Indeed, Dr. Stanger’s team found that blocking KRAS G12D activity with MRTX1133 resulted in several changes in the tumor microenvironment. Most notably, he said, treatment with MRTX1133 “allowed cancer-fighting immune cells called T cells to come into the tumors.” This finding is encouraging, he explained, “because it means that the T cells can now begin to recognize the cancer cells.”

In addition, when the team eliminated T cells from the mice, they found that tumors did not shrink as much in response to the experimental drug and grew back faster after treatment was stopped.

Testing MRTX1133 with checkpoint inhibitors

These findings, Dr. Luo said, suggest that MRTX1133 helps enlist the immune system to attack tumors, enhancing the drug’s effects. That might mean that combining the drug with immune checkpoint inhibitors—which help T cells kill cancer cells—could make it more effective, he said. 

And “that is exciting because checkpoint inhibitors generally don’t work well [by themselves] in pancreatic cancer,” Dr. Luo said. If MRTX1133 enables cancer-fighting T cells and other immune cells to move into the tumor, he said, “that creates an opportunity for a checkpoint inhibitor to come in and work better.”

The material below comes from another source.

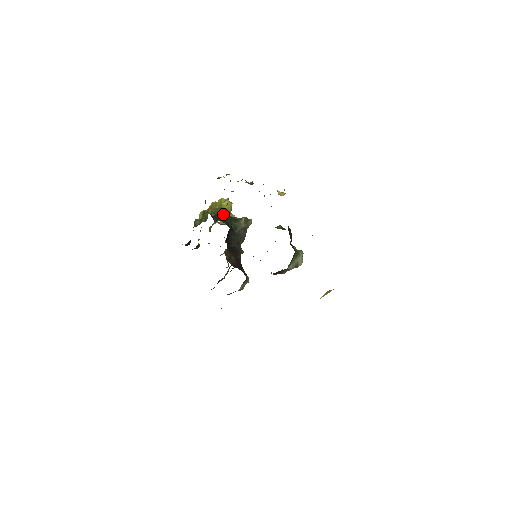
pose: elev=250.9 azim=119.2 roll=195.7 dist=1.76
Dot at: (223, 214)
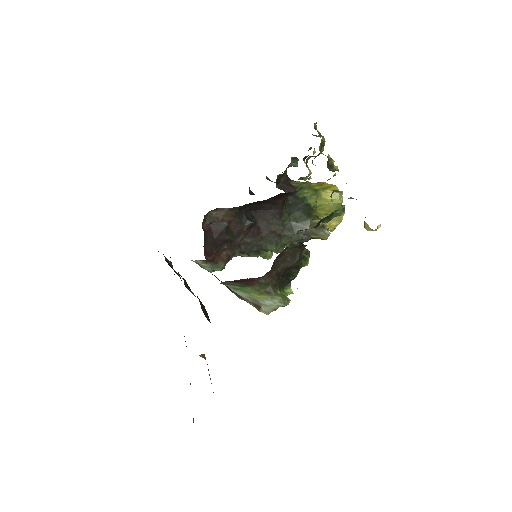
Dot at: (307, 195)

In fact, Dr. Stanger said that he and his colleagues next plan to test combinations of MRTX1133 and immunotherapy drugs in their mouse models.

Studies in mice have shown promising results for a similar combination approach using drugs that block a different mutant form of KRAS, known as G12C. And clinical trials of combination therapy with KRAS G12C inhibitors and immune checkpoint inhibitors are already under way in patients with non-small cell lung cancer, Dr. Luo said.

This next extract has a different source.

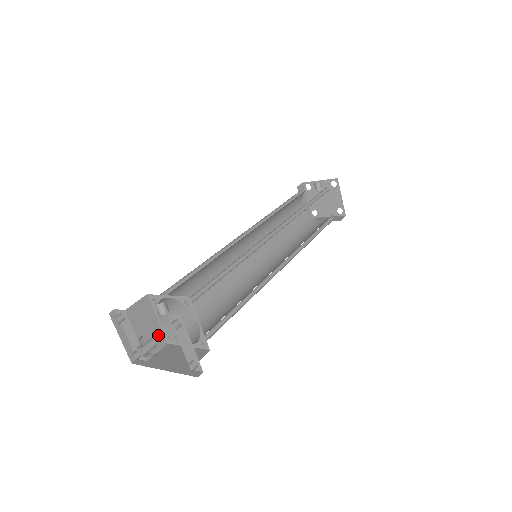
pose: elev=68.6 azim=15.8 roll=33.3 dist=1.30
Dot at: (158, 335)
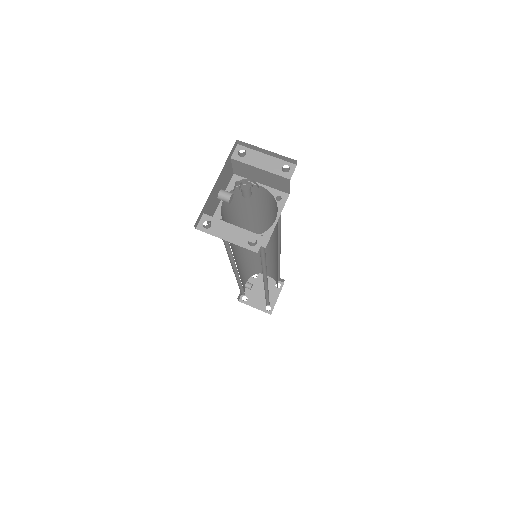
Dot at: (250, 240)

Another potential advantage of combining KRAS inhibitors and checkpoint inhibitors is that these drugs “work through completely different mechanisms,” Dr. Luo said. “So, you are less likely to get resistance in the tumor that could evade both treatment strategies simultaneously.”

However, both he and Dr. Stanger emphasized, the next critical step for MRTX1133 will be testing it by itself in people with pancreatic cancer to make sure it’s safe.

“We’re optimistic that this and other drugs that target KRAS being developed by various companies will make their way into clinical trials in 2023,” Dr. Stanger said.